Harwyn, le Conseiller Suprême des dix-sept États, était le plus âgé, le plus expérimenté et le plus puissant des habitants de cette tour. Pourtant, l'homme ne laissait rien deviner. De taille moyenne, plutôt fin et peu musclé, il avait des yeux clairs et une tête lunaire encadrée par une masse épaisse de cheveux bruns et bouclés. Son âge était impossible à déterminer. Il pouvait tout aussi bien avoir vingt ans que cinquante. Le fruit de la magie ? Ses habitudes vestimentaires, simples, ne traduisaient pas mieux son statut. Il portait toujours une robe à la couture serrée, dans les nuances de la couleur violette. Un rubis noir d'encre, porté en collier, était le seul signe visible de sa puissance.
L'homme posa sa plume et, rangeant ses papiers dans un tiroir, observa à son tour la jeune femme, qui frémit. Ses yeux violets la mettaient systématiquement mal à l'aise. Ils semblaient lire en elle comme dans un livre ouvert. Pourtant, Lana ne l'avait jamais senti tenter d'entrer dans son esprit, à l'instar de ce qui lui arrivait lorsque Pénélope voulait communiquer mentalement.

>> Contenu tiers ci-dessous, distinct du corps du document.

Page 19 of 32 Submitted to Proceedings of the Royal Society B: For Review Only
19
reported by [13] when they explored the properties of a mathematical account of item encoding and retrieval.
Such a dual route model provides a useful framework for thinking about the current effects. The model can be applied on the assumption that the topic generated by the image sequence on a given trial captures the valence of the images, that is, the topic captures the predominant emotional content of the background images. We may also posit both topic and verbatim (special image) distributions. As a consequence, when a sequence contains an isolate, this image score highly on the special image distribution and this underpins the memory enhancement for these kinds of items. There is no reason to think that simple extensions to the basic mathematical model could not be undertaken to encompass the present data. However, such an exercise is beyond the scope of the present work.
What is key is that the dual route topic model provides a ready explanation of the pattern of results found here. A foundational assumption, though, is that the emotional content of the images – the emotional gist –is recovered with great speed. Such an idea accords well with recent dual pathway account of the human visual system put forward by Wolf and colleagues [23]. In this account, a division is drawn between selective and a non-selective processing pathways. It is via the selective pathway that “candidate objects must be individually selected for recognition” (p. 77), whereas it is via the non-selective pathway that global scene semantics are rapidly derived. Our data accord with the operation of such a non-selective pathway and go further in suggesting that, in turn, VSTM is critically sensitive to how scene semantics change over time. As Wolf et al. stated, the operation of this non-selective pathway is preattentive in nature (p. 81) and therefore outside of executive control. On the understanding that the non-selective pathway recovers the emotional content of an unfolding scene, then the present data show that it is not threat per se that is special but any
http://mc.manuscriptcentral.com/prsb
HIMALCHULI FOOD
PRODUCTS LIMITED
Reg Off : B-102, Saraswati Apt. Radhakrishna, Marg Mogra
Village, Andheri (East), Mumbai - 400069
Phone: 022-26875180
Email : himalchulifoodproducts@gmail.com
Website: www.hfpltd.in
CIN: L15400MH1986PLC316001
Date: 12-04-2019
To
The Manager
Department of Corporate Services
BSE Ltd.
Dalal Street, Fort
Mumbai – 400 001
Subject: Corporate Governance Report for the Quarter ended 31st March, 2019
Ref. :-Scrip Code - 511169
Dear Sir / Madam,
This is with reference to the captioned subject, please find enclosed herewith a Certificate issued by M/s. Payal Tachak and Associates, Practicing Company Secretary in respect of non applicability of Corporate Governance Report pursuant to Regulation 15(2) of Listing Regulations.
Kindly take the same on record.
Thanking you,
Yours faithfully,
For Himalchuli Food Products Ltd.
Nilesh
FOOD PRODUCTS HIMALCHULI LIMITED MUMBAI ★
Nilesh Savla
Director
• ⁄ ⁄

Acculée, la jeune femme relata ce qu'elle avait déjà raconté à ses deux amies. Elle doutait fortement que le Conseiller Suprême puisse en tirer quelque chose. Cependant, elle respectait assez son maître pour se plier à toutes ses demandes et elle n'ignorait pas qu'il était mille fois plus sage qu'elle. Plus mystérieux, aussi. Lorsqu'elle acheva son récit, les yeux de Harwyn la découpaient mais n'exprimaient rien de ses émotions. Après un silence pesant, durant lequel Lana ne sentit plus que le battement sauvage de son cœur, il prit la parole.
La jeune femme ferma les yeux et inspira. Elle ne voulait ni mêler Pénélope à ses démons, ni en savoir plus, ni souffrir davantage. Son inconscient devait avoir d'excellentes raisons pour garder prisonniers certains secrets. Plus elle arrivait à s'éloigner de ses cauchemars une fois éveillée, mieux elle se portait.
Pourtant, sa curiosité l'appelait à en savoir plus.
En quittant la pièce, Lana songea que le Conseiller Suprême aurait mieux fait de la laisser régler ses comptes toute seule. Elle n’oublia tout de même pas de jeter un dernier regard au monticule de roches.